• _WHAT YOU WILL DO_
Copy every one of the entries below word for word, leaving each line unchanged.

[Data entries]
___
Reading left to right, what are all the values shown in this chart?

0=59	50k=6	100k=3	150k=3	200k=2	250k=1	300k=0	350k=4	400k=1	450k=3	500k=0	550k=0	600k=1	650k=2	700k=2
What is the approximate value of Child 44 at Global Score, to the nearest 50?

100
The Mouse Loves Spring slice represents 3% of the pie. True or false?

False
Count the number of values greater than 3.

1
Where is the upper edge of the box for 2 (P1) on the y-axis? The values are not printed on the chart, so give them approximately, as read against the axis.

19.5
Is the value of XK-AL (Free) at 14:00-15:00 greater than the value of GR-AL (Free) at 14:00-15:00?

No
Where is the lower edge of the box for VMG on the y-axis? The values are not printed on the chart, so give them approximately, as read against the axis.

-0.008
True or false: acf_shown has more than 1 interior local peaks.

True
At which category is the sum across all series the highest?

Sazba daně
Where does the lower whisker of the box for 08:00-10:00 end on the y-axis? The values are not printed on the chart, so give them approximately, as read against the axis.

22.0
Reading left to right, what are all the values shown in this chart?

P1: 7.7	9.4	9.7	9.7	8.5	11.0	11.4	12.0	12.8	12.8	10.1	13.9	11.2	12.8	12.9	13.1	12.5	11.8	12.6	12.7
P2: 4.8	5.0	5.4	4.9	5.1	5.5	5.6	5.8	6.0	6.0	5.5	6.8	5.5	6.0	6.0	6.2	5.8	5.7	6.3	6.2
___
• _RESPONSE BOX_
Reading left to right, what are all the values shown in this chart?

0=59	50k=6	100k=3	150k=3	200k=2	250k=1	300k=0	350k=4	400k=1	450k=3	500k=0	550k=0	600k=1	650k=2	700k=2
What is the approximate value of Child 44 at Global Score, to the nearest 50?

100
The Mouse Loves Spring slice represents 3% of the pie. True or false?

False
Count the number of values greater than 3.

1
Where is the upper edge of the box for 2 (P1) on the y-axis? The values are not printed on the chart, so give them approximately, as read against the axis.

19.5
Is the value of XK-AL (Free) at 14:00-15:00 greater than the value of GR-AL (Free) at 14:00-15:00?

No
Where is the lower edge of the box for VMG on the y-axis? The values are not printed on the chart, so give them approximately, as read against the axis.

-0.008
True or false: acf_shown has more than 1 interior local peaks.

True
At which category is the sum across all series the highest?

Sazba daně
Where does the lower whisker of the box for 08:00-10:00 end on the y-axis? The values are not printed on the chart, so give them approximately, as read against the axis.

22.0
Reading left to right, what are all the values shown in this chart?

P1: 7.7	9.4	9.7	9.7	8.5	11.0	11.4	12.0	12.8	12.8	10.1	13.9	11.2	12.8	12.9	13.1	12.5	11.8	12.6	12.7
P2: 4.8	5.0	5.4	4.9	5.1	5.5	5.6	5.8	6.0	6.0	5.5	6.8	5.5	6.0	6.0	6.2	5.8	5.7	6.3	6.2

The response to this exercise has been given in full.